Can the Big P be saved?
Late last month, a television newsreader caught my attention with the headline: “An Australian tourist icon has been named a terrorist threat”. Here’s how much of a parochial Queenslander I am: I automatically thought she was talking about the Big Pineapple! She wasn’t. She was talking about the Sydney Opera House but what does it say about me that, of all our beloved Australian icons and attractions, my brain would go straight to the Big Pineapple? That may be because my late stepfather Ed Devenport was the architect who designed it back in 1971. But more than that, it’s because going up the pineapple, riding the nut-mobile and enjoying one of those famous ice-cream sundaes, are among my first and favourite memories of Queensland in the late ’70s.
Kerry Brown, author of soon-to-be-released history of the Big Pineapple Our Sweetest Icon, also remembers the Big Pineapple in its heyday: “Every child would go home and plant a pineapple,” she writes.
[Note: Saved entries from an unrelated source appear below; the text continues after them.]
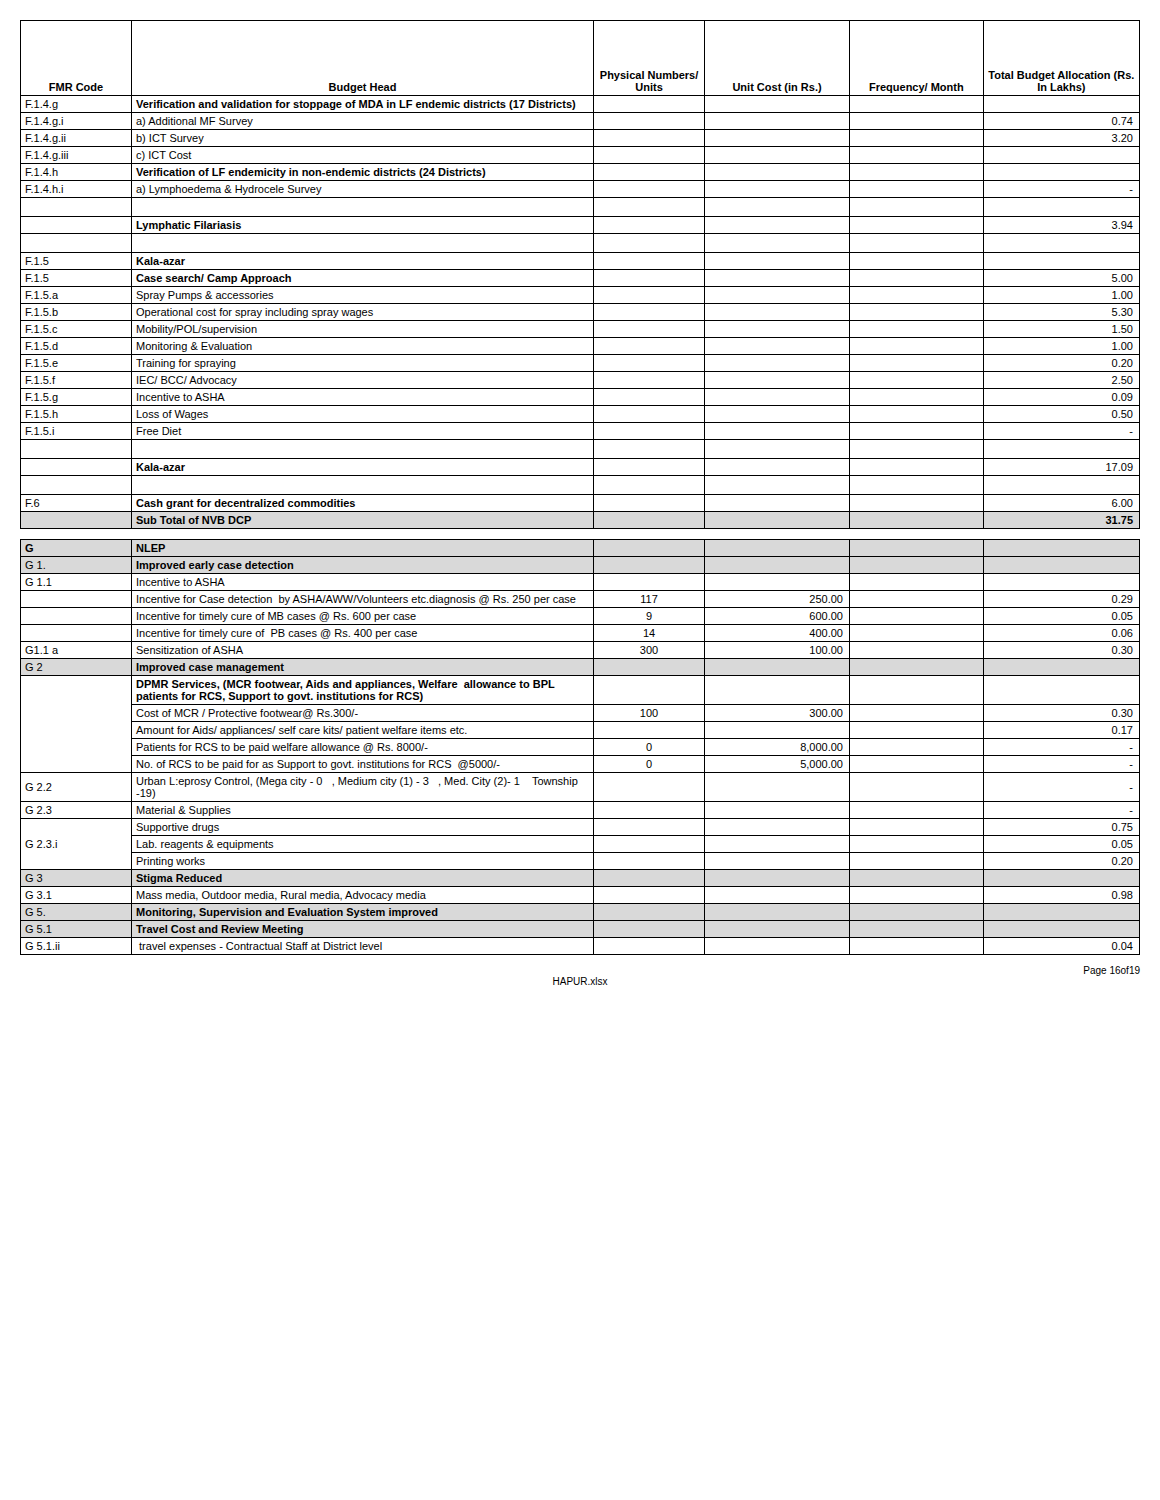| FMR Code | Budget Head | Physical Numbers/ Units | Unit Cost (in Rs.) | Frequency/ Month | Total Budget Allocation (Rs. In Lakhs) |
| --- | --- | --- | --- | --- | --- |
| F.1.4.g | Verification and validation for stoppage of MDA in LF endemic districts (17 Districts) | | | | |
| F.1.4.g.i | a) Additional MF Survey | | | | 0.74 |
| F.1.4.g.ii | b) ICT Survey | | | | 3.20 |
| F.1.4.g.iii | c) ICT Cost | | | | |
| F.1.4.h | Verification of LF endemicity in non-endemic districts (24 Districts) | | | | |
| F.1.4.h.i | a) Lymphoedema & Hydrocele Survey | | | | - |
| | Lymphatic Filariasis | | | | 3.94 |
| F.1.5 | Kala-azar | | | | |
| F.1.5 | Case search/ Camp Approach | | | | 5.00 |
| F.1.5.a | Spray Pumps & accessories | | | | 1.00 |
| F.1.5.b | Operational cost for spray including spray wages | | | | 5.30 |
| F.1.5.c | Mobility/POL/supervision | | | | 1.50 |
| F.1.5.d | Monitoring & Evaluation | | | | 1.00 |
| F.1.5.e | Training for spraying | | | | 0.20 |
| F.1.5.f | IEC/ BCC/ Advocacy | | | | 2.50 |
| F.1.5.g | Incentive to ASHA | | | | 0.09 |
| F.1.5.h | Loss of Wages | | | | 0.50 |
| F.1.5.i | Free Diet | | | | - |
| | Kala-azar | | | | 17.09 |
| F.6 | Cash grant for decentralized commodities | | | | 6.00 |
| | Sub Total of NVB DCP | | | | 31.75 |
| G | NLEP | | | | |
| G 1. | Improved early case detection | | | | |
| G 1.1 | Incentive to ASHA | | | | |
| | Incentive for Case detection by ASHA/AWW/Volunteers etc.diagnosis @ Rs. 250 per case | 117 | 250.00 | | 0.29 |
| | Incentive for timely cure of MB cases @ Rs. 600 per case | 9 | 600.00 | | 0.05 |
| | Incentive for timely cure of PB cases @ Rs. 400 per case | 14 | 400.00 | | 0.06 |
| G1.1 a | Sensitization of ASHA | 300 | 100.00 | | 0.30 |
| G 2 | Improved case management | | | | |
| | DPMR Services, (MCR footwear, Aids and appliances, Welfare allowance to BPL patients for RCS, Support to govt. institutions for RCS) | | | | |
| Cost of MCR / Protective footwear@ Rs.300/- | 100 | 300.00 | | 0.30 |
| Amount for Aids/ appliances/ self care kits/ patient welfare items etc. | | | | 0.17 |
| Patients for RCS to be paid welfare allowance @ Rs. 8000/- | 0 | 8,000.00 | | - |
| No. of RCS to be paid for as Support to govt. institutions for RCS @5000/- | 0 | 5,000.00 | | - |
| G 2.2 | Urban L:eprosy Control, (Mega city - 0 , Medium city (1) - 3 , Med. City (2)- 1 Township -19) | | | | - |
| G 2.3 | Material & Supplies | | | | - |
| G 2.3.i | Supportive drugs | | | | 0.75 |
| Lab. reagents & equipments | | | | 0.05 |
| Printing works | | | | 0.20 |
| G 3 | Stigma Reduced | | | | |
| G 3.1 | Mass media, Outdoor media, Rural media, Advocacy media | | | | 0.98 |
| G 5. | Monitoring, Supervision and Evaluation System improved | | | | |
| G 5.1 | Travel Cost and Review Meeting | | | | |
| G 5.1.ii | travel expenses - Contractual Staff at District level | | | | 0.04 |
Page 16of19 HAPUR.xlsx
Sadly, as disappointed tourists discover for themselves every day, the Big Pineapple – which should be celebrating its 40th birthday on 15 August – went into receivership in 2009 and has been closed since October last year.
In Kerry Brown’s words, it’s in “a dreadful, tragic, deplorable state of disrepair”. So you can imagine Kerry’s joy, and mine, when it was recently announced that the property will soon have new owners. I’m told the as-yetunnamed investors also have fond childhood memories of the Big Pineapple. They want to reinvent agri-tourism for the 21st century. What a sweet 40th birthday present! But can they make it work?
Help for tourists
Last issue, I asked you what we can all do to make things smoother and more enjoyable for tourists visiting Brisbane. Wendy Davison, reading bmag whilst holidaying in Brisbane, emailed: “As bus travellers, we were unsure when to expect our stop. There was no map inside the bus, as is usual in other cities. It would be very easy to have signs indicating the next stop.”
Ron Nankervis wrote: “When I arrive back into Brisbane, I am amazed that tourists whose first language is not English struggle to fill out the Immigration Entry Card. If only this card was printed in various languages.”
Patty Beecham told me she and her husband were caught in soaking rain in Hong Kong and had tried for 45 minutes to hail a taxi “when someone came up to us and spoke English, asking us where we wanted to go. Thank goodness!” She says she’ll never drive past another tourist in Brisbane again without offering to help them.